**Exercise requirements**
Restate every record word for word, without the pictures.

#### Data excerpts ####

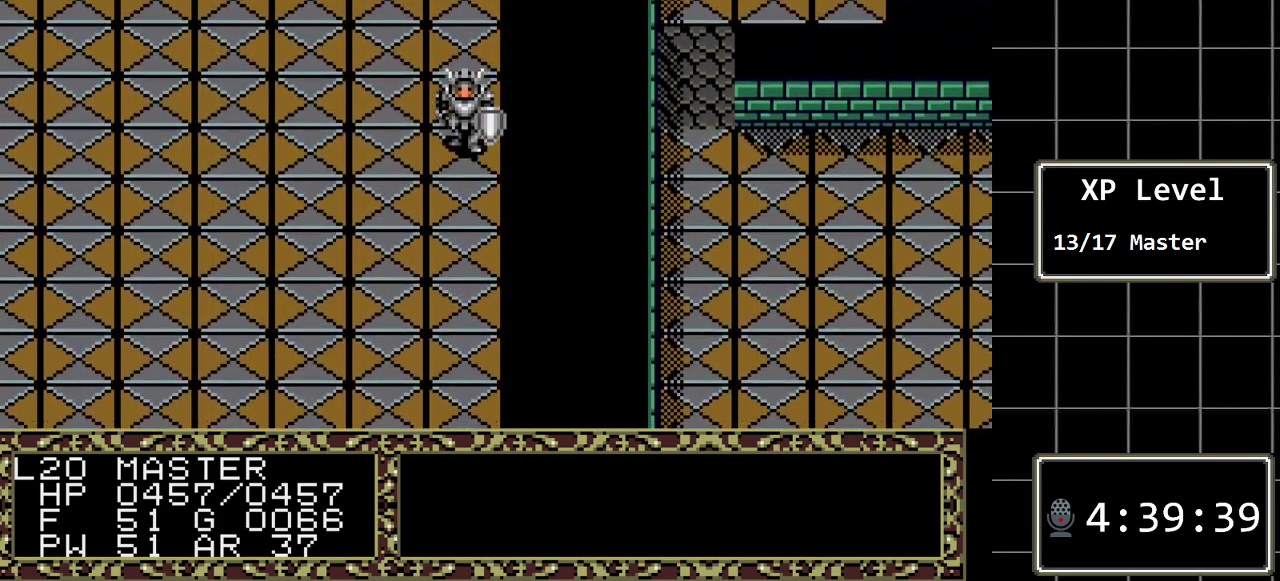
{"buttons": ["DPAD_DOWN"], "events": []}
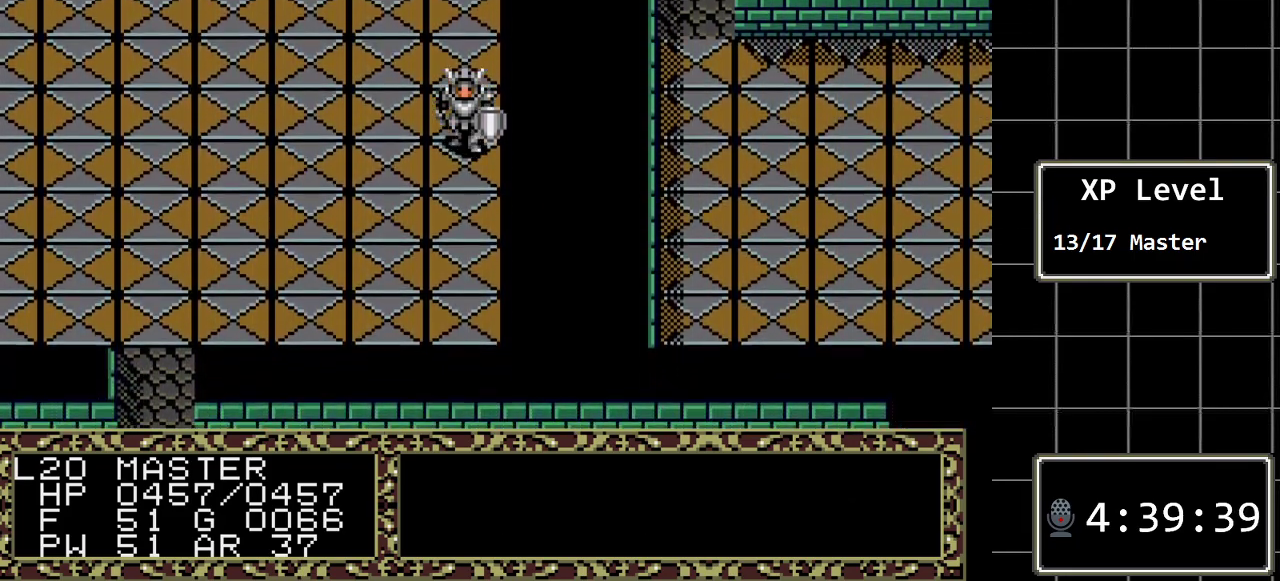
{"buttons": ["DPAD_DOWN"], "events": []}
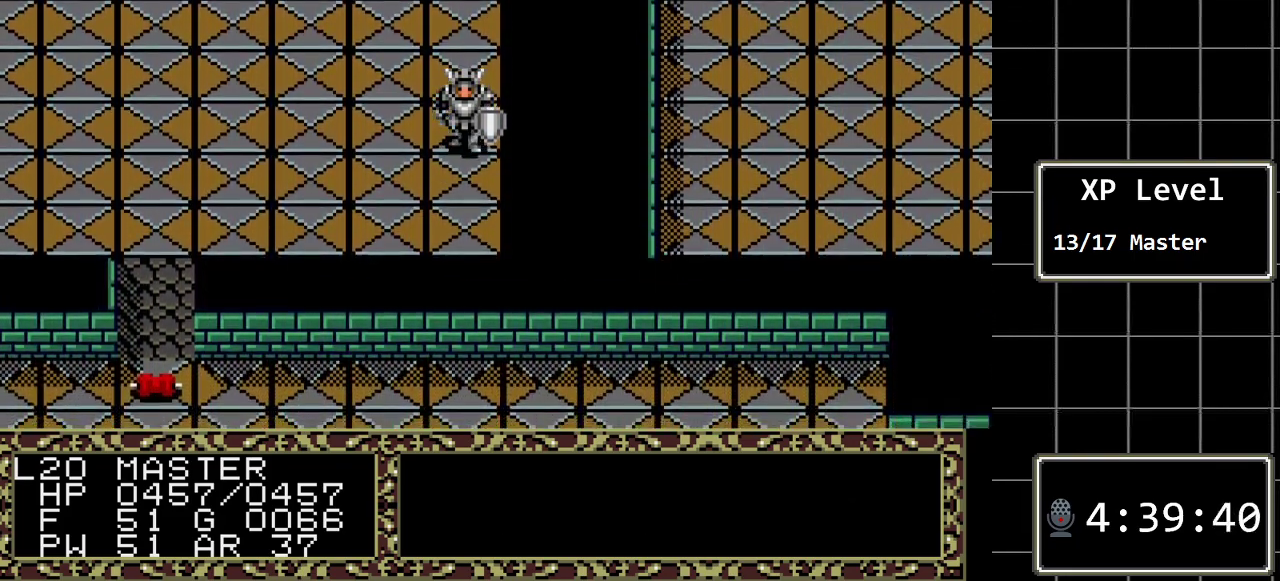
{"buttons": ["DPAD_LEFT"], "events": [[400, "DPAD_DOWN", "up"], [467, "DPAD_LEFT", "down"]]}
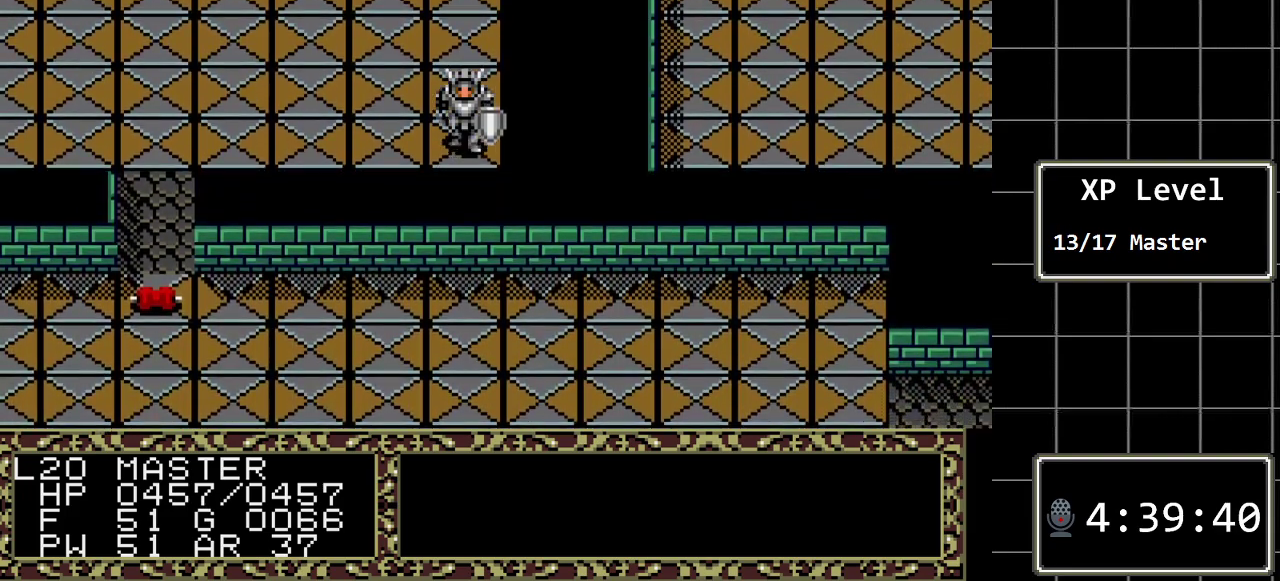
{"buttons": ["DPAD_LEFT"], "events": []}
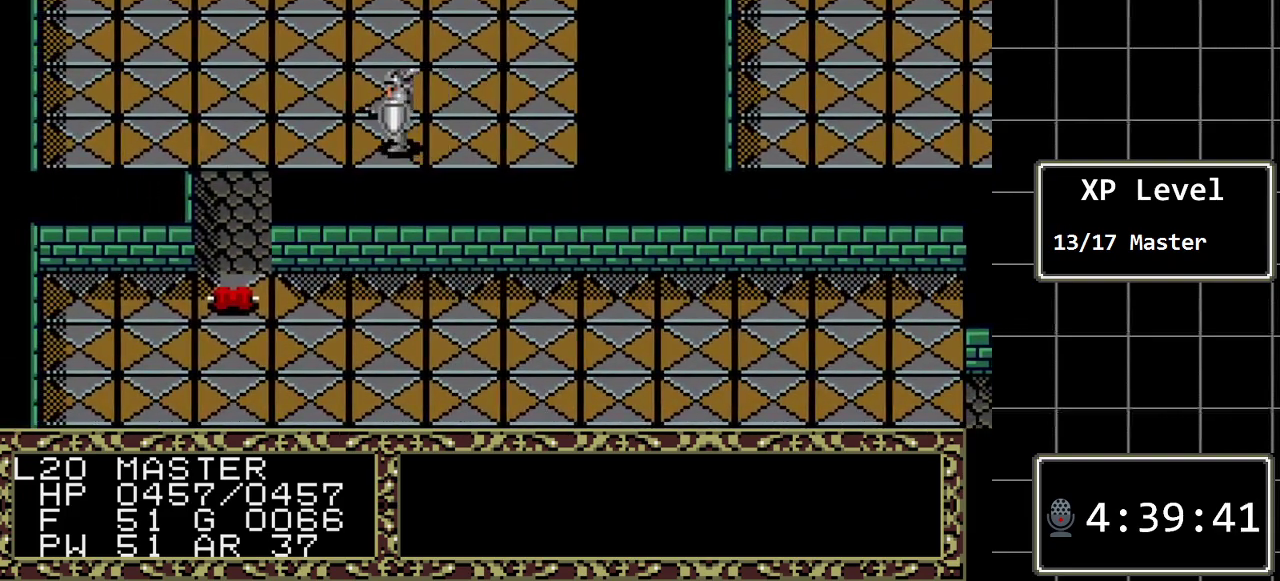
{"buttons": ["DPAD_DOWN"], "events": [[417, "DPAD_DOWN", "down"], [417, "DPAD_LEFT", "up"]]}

####

**Expected answer**
{"buttons": ["DPAD_DOWN"], "events": []}
{"buttons": ["DPAD_DOWN"], "events": []}
{"buttons": ["DPAD_LEFT"], "events": [[400, "DPAD_DOWN", "up"], [467, "DPAD_LEFT", "down"]]}
{"buttons": ["DPAD_LEFT"], "events": []}
{"buttons": ["DPAD_DOWN"], "events": [[417, "DPAD_DOWN", "down"], [417, "DPAD_LEFT", "up"]]}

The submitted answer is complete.